Mullis is currently the longest-serving HOPE volunteer with almost 30 years of service.
At the other age extreme, Autumn, Hill, 13, and Jordan Hill, 9, have spent part of their summer vacation for the last three summers alongside their grandmother, Doris Hush. The girls worked in the HOPE pantry stocking shelves and preparing basic supply orders.
Ken Hudson, HOPE board chairman, welcomed the volunteers, guests, and fellow board members to the banquet.
Hudson said the recent grassroots unity of the “We are Lancaster” campaign had spilled over to HOPE through the overwhelming support the agency experienced in 2012.
“You are HOPE,” Hudson said. “You are the ears that listen to the needs of others, the voice to provide words of encouragement, the hands to help in areas like the food pantry and the eyes to see the great needs of the people of our community.”
Elaine Adkins, HOPE executive director, agreed, saying 2012 has been a challenging year for HOPE.
HOPE was rocked this past summer when a former bookkeeper was charged and convicted of taking more than $60,000 from the agency.
Adkins said it made HOPE’s volunteers more determined not to give up.
“We survived the losses we experienced earlier this year by tightening our belts and stretching our money as much as we could,” she said.
“Our volunteers and members of our community, including businesses, churches, and Scouts also came to our aid.”

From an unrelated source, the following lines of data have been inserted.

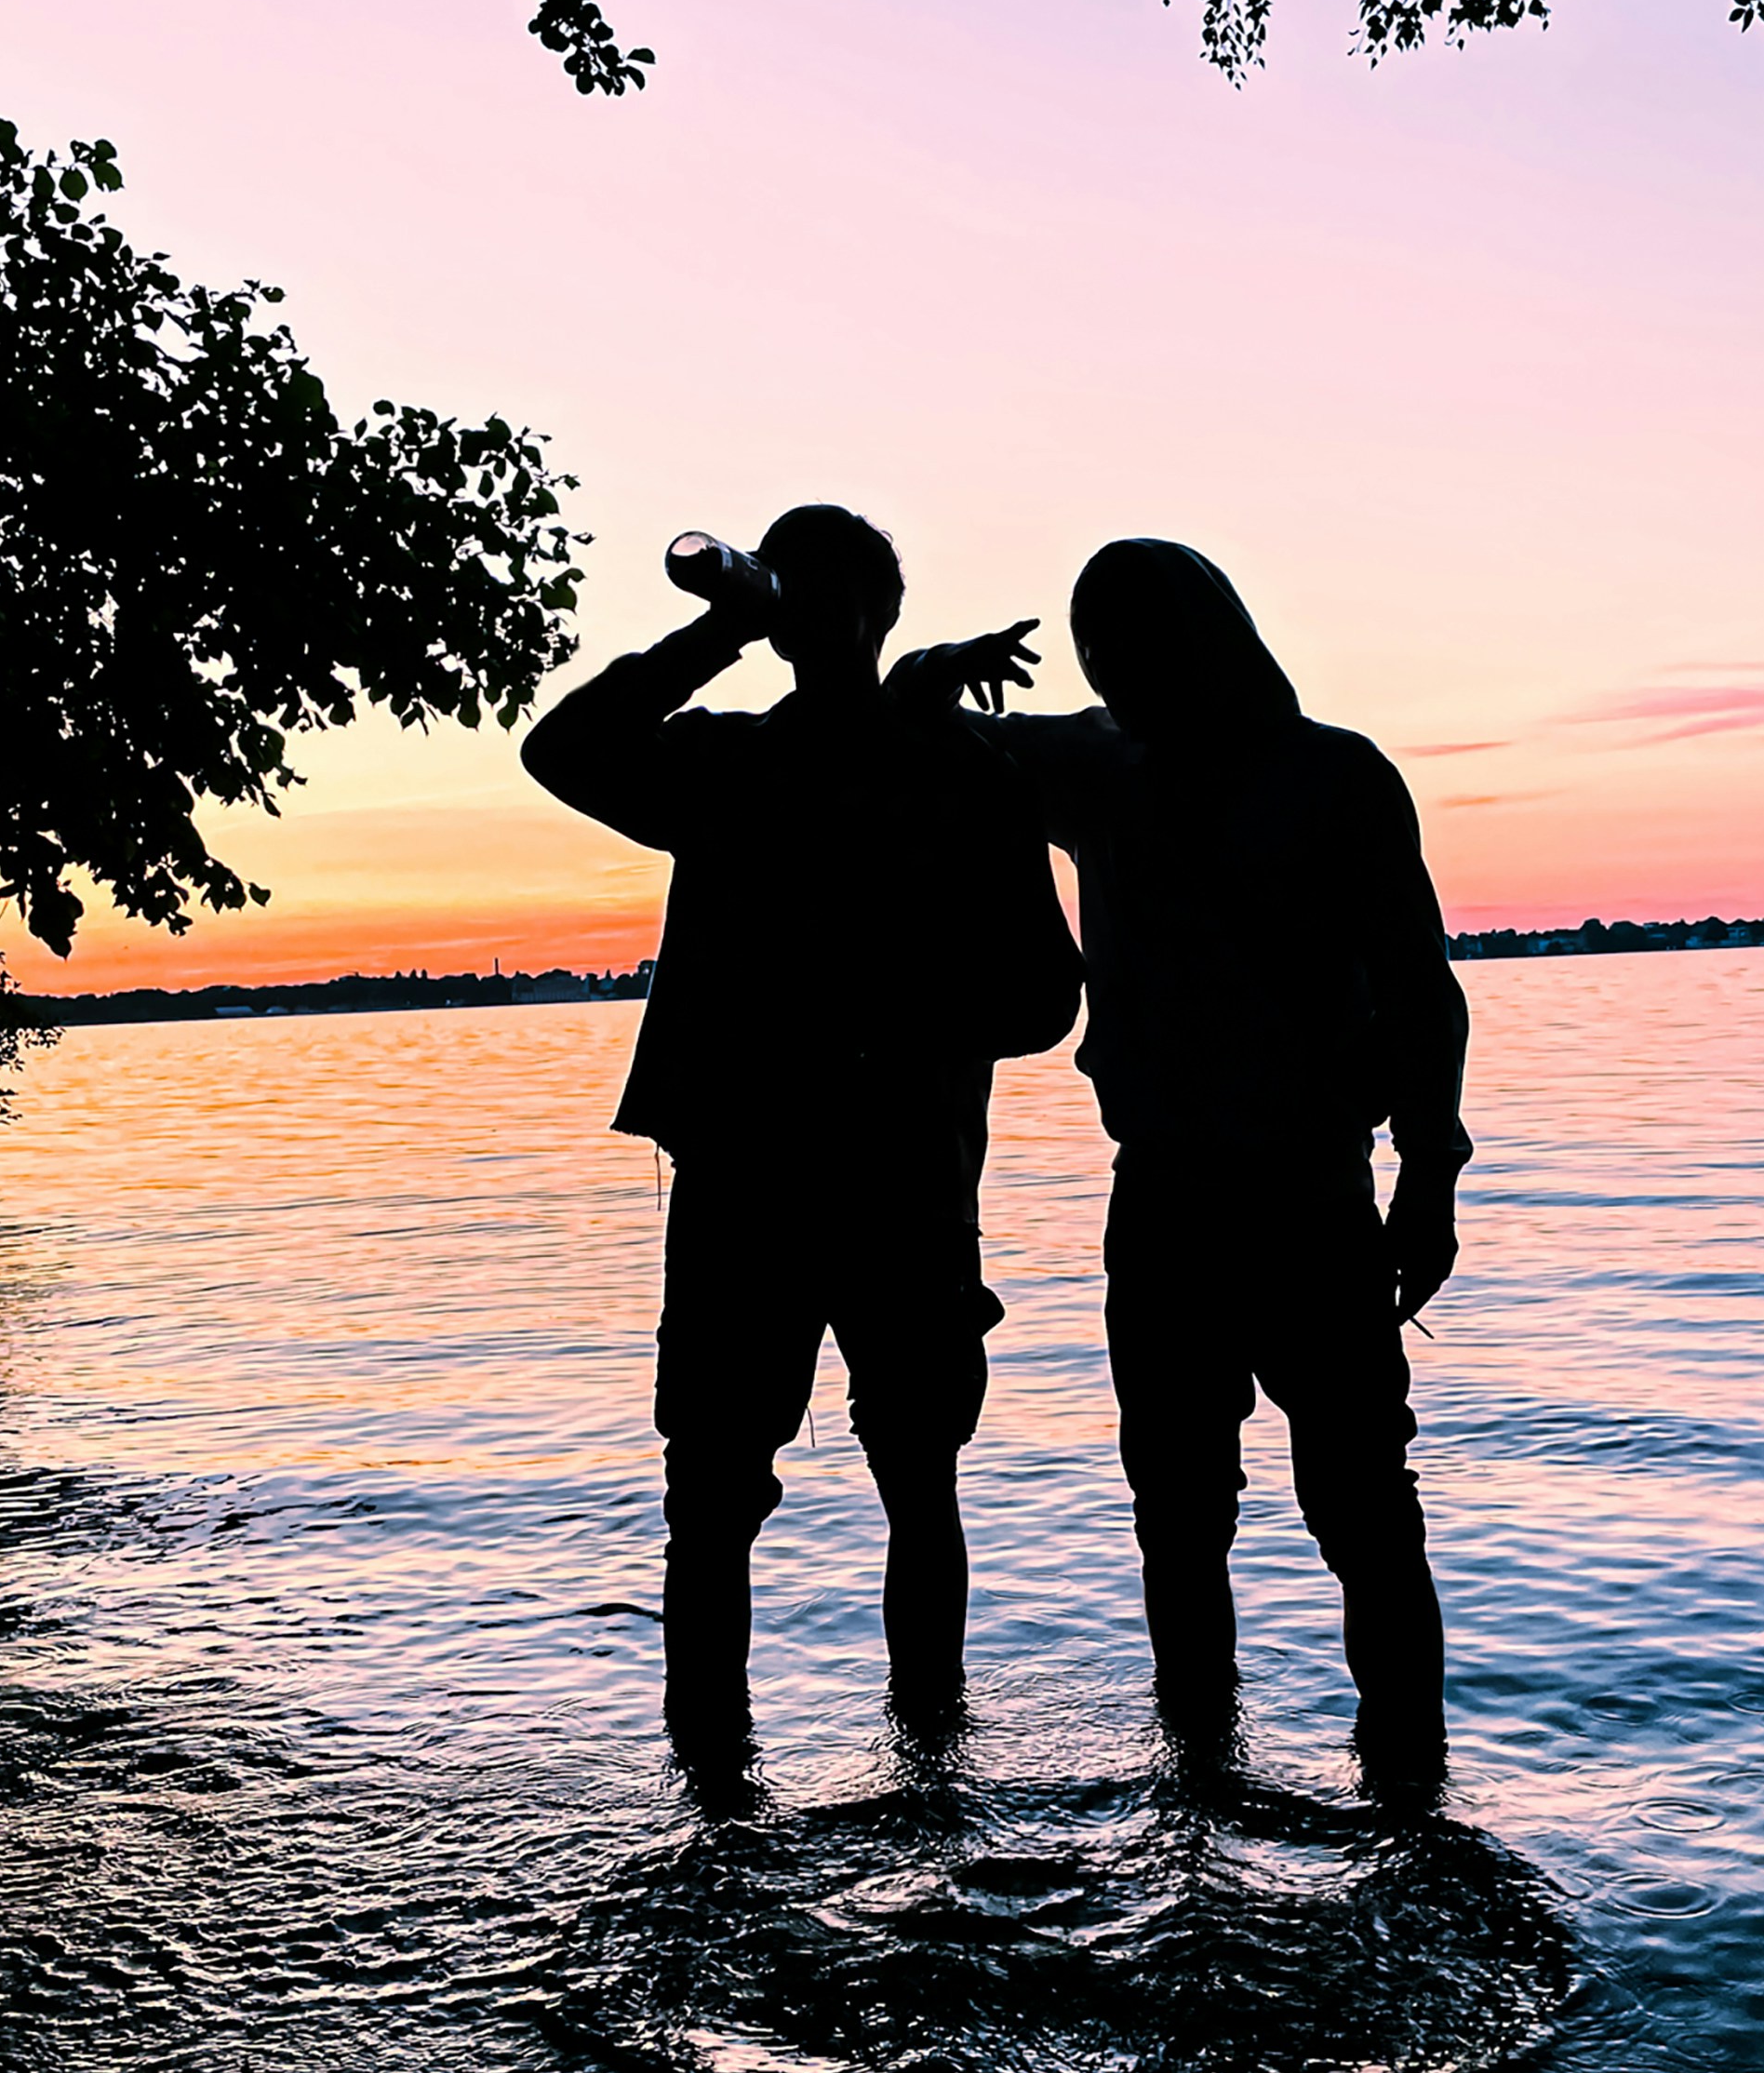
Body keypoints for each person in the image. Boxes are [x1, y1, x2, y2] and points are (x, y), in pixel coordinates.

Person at [893, 541, 1469, 1785]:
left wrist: (1432, 1173)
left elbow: (1425, 997)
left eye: (1134, 647)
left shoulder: (1336, 778)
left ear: (1206, 637)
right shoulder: (1097, 765)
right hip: (1161, 1201)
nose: (1115, 673)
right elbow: (911, 721)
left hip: (1317, 1197)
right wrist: (953, 664)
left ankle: (1406, 1788)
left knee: (1363, 1512)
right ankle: (1203, 1788)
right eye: (1096, 654)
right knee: (1182, 1523)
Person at [521, 506, 1080, 1733]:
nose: (814, 614)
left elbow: (1045, 996)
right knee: (732, 1499)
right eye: (796, 592)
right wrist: (720, 629)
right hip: (778, 1186)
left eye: (820, 591)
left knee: (869, 1490)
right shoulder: (736, 767)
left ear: (874, 612)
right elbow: (561, 751)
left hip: (874, 1182)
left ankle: (851, 1794)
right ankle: (776, 1792)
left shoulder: (939, 772)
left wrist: (896, 1021)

For example, Garris Jewelers is selling pearl earrings for only $5, with all proceeds going to HOPE.
Adkins said the new Publix supermarket donates bread, desserts and meat weekly.

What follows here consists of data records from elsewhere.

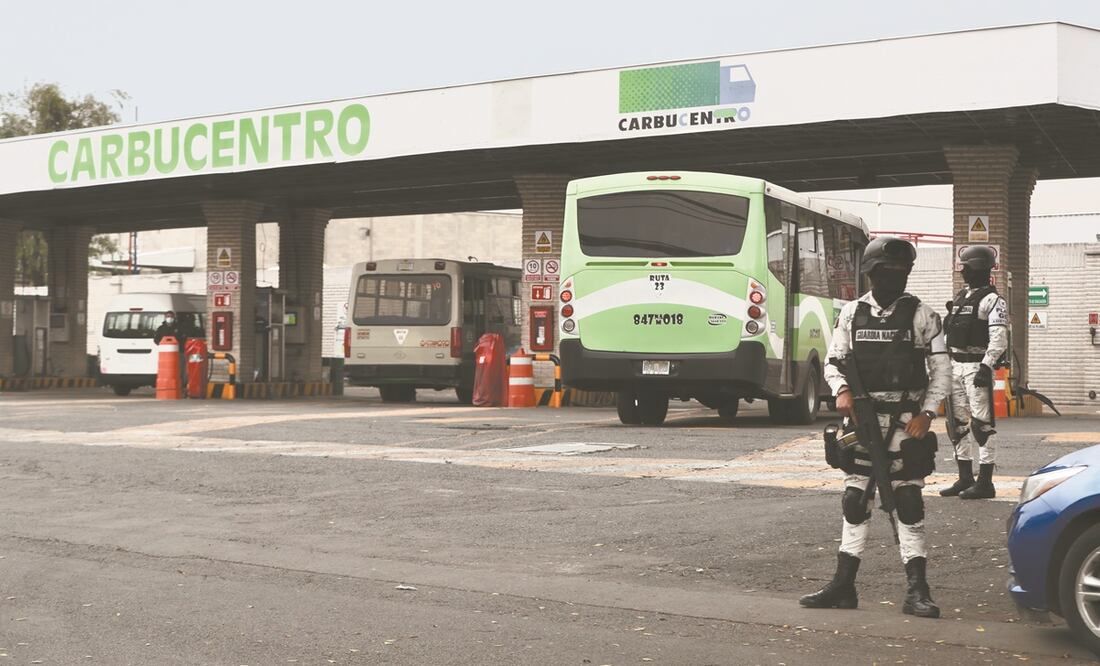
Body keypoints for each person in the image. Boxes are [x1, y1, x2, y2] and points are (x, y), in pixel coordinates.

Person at [800, 236, 951, 619]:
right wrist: (842, 390)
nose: (894, 279)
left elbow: (942, 371)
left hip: (905, 423)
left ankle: (918, 590)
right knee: (855, 500)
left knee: (908, 502)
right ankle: (843, 586)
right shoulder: (850, 314)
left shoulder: (924, 315)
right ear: (871, 273)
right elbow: (835, 361)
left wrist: (928, 413)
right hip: (862, 421)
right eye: (886, 272)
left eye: (901, 273)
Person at [939, 245, 1007, 500]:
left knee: (981, 424)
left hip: (977, 366)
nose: (963, 272)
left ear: (978, 268)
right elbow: (949, 333)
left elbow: (999, 339)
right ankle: (964, 477)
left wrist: (986, 366)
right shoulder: (961, 297)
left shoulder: (992, 301)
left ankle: (985, 482)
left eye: (966, 267)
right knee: (956, 424)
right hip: (955, 365)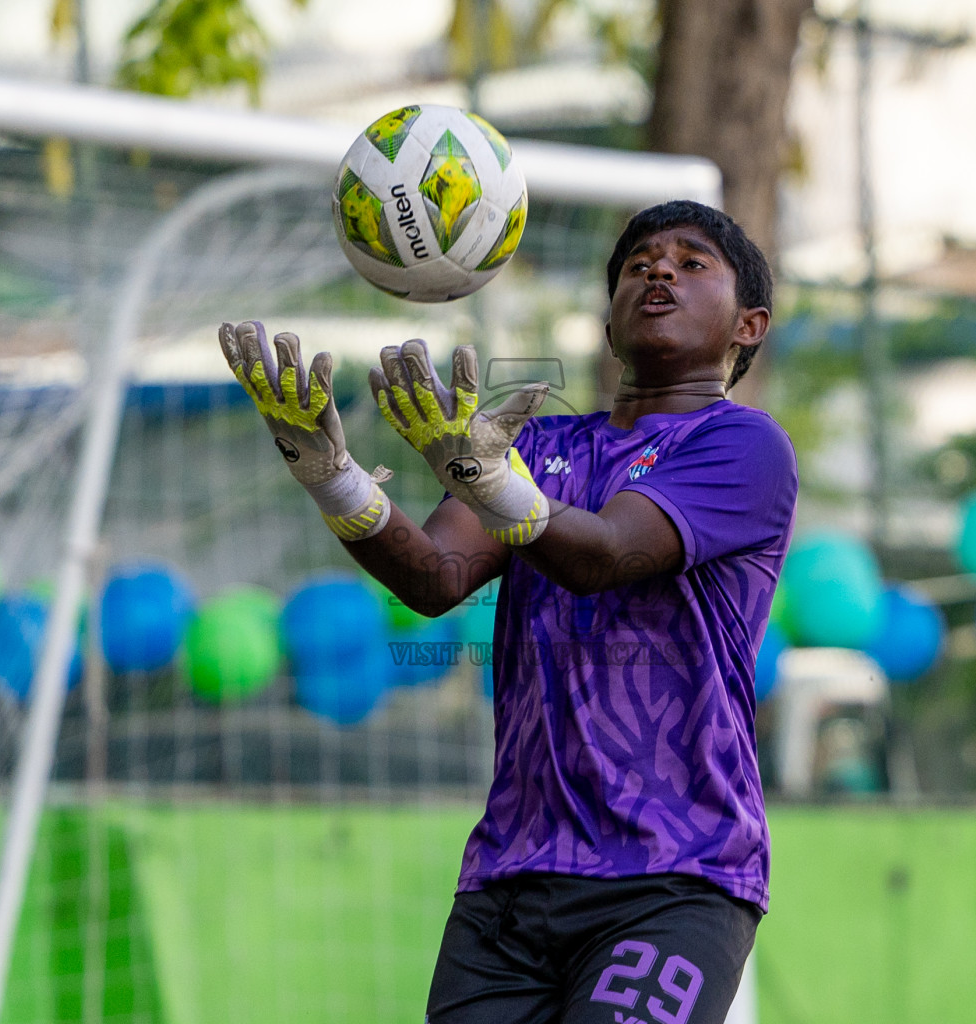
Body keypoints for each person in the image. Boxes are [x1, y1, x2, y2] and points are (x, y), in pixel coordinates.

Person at [219, 199, 799, 1024]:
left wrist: (488, 480)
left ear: (749, 325)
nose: (658, 269)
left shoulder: (743, 445)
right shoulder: (540, 451)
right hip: (509, 883)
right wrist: (332, 476)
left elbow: (602, 555)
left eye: (691, 260)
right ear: (608, 326)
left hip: (674, 875)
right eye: (638, 264)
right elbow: (436, 579)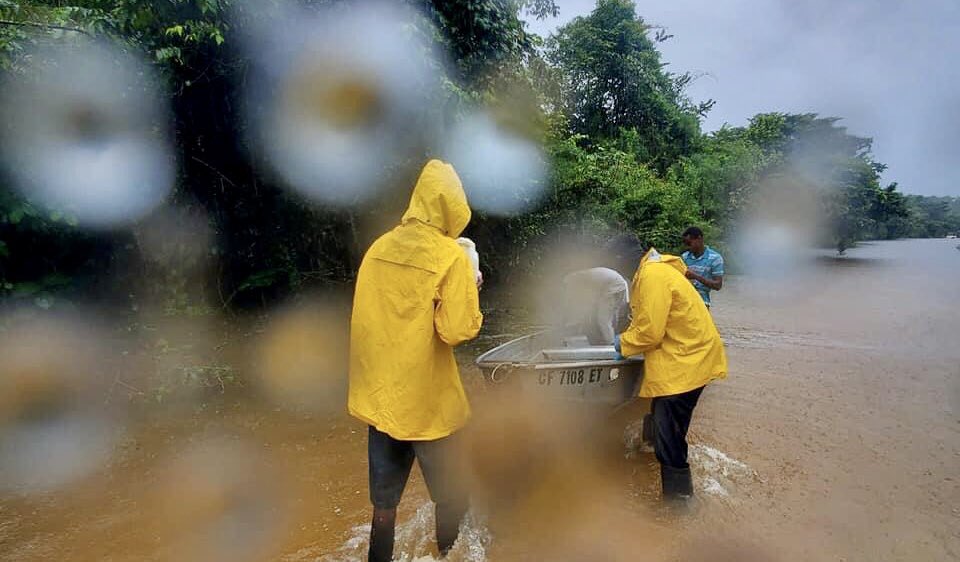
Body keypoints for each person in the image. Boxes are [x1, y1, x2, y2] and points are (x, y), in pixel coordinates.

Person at [348, 160, 483, 561]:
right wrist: (471, 290)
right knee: (452, 497)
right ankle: (449, 555)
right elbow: (457, 331)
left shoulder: (377, 249)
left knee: (384, 505)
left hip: (382, 400)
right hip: (430, 404)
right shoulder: (452, 257)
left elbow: (369, 321)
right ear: (452, 206)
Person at [609, 234, 727, 505]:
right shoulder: (657, 270)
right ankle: (658, 465)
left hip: (686, 364)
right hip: (690, 357)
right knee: (664, 424)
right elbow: (650, 321)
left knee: (669, 438)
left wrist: (622, 343)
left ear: (621, 261)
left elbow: (650, 333)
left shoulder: (652, 277)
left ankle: (679, 504)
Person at [560, 267, 630, 345]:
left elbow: (585, 300)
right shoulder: (580, 276)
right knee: (609, 315)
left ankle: (611, 343)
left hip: (613, 287)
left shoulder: (576, 280)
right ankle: (612, 338)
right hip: (617, 284)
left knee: (603, 319)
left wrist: (572, 320)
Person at [680, 226, 724, 308]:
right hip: (684, 300)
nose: (687, 247)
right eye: (685, 244)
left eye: (689, 244)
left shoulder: (715, 258)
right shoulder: (684, 257)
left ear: (699, 239)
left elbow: (718, 285)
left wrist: (696, 276)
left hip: (702, 302)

Through a partnership with Bi-Lo, donations can be directed to HOPE through the Bi-Lo Bonus Card program.
Adkins said the Widows Sons Masonic Riders, as well as volunteers from Sun City Carolina Lakes, have rallied around HOPE, too. Volunteers also compiled a book with more than 600 tried-and-true recipes. In the last three months HOPE has sold about 800 cookbooks and still has some available for $15 each.

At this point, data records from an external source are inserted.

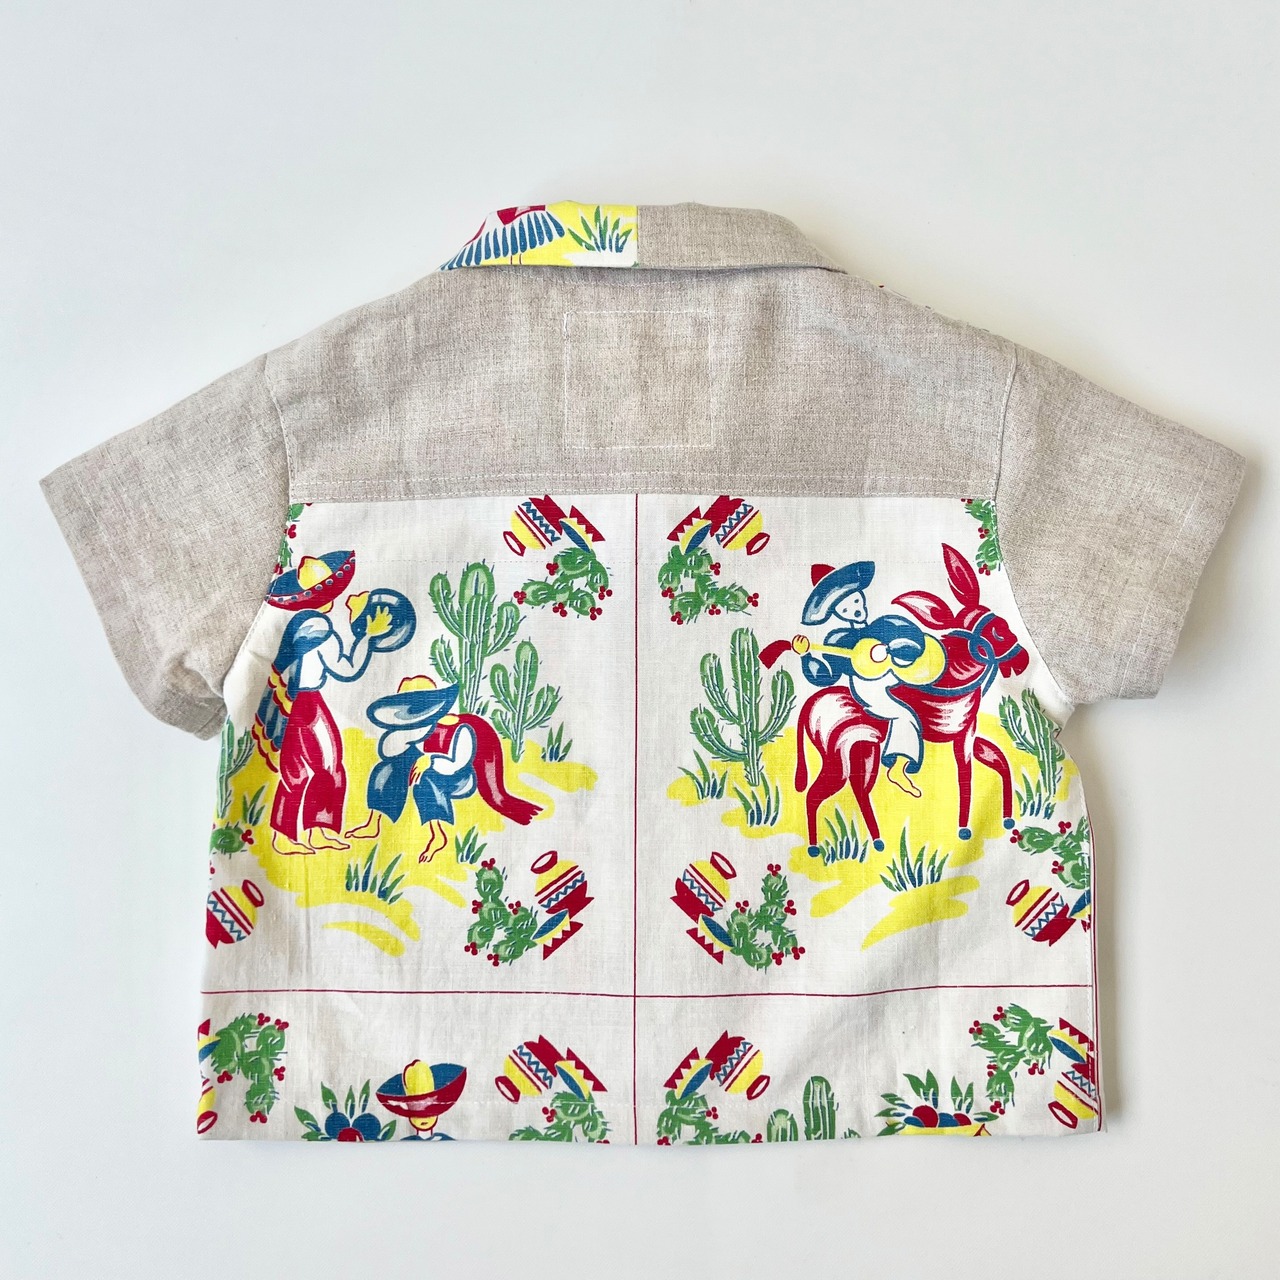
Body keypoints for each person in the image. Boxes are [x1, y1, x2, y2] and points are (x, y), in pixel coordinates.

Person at [798, 561, 943, 798]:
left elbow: (915, 640)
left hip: (896, 679)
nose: (855, 610)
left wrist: (891, 649)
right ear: (837, 614)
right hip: (869, 688)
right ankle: (898, 768)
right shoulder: (840, 641)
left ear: (862, 596)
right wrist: (806, 657)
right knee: (903, 715)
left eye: (855, 601)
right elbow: (826, 676)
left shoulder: (885, 625)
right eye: (845, 609)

Eddie Adams, who rode in the HOPE Charity Ride on Oct. 8, left HOPE with a cookbook in one of his motorcycle saddlebags.
“I can’t help it. I’m a sucker for these things (cookbooks),” Adams said that day.
While food drives are held throughout the year to help stock the HOPE pantry, its volunteers go the extra mile, evident at the banquet. That night, they held their own mini-food drive, dropping off mounds of non-perishable foods as they arrived.
Angels are all around, said Rhonda Hare, HOPE client service manager.
In the 11 months she’s worked at HOPE, Hare said she’s learned what giving, loving and helping really means.
“Each one of you is an angel to me,” Hare told the volunteers.
Did you know?
In 2010, HOPE assisted 4,669 families and distributed food to 1,646 families. In 2011, the number had increased to assisting for 4,861 families and food for 2,137 families. Between January and October 2012, HOPE has assisted 3,914 families and distributed food to 2,007 families.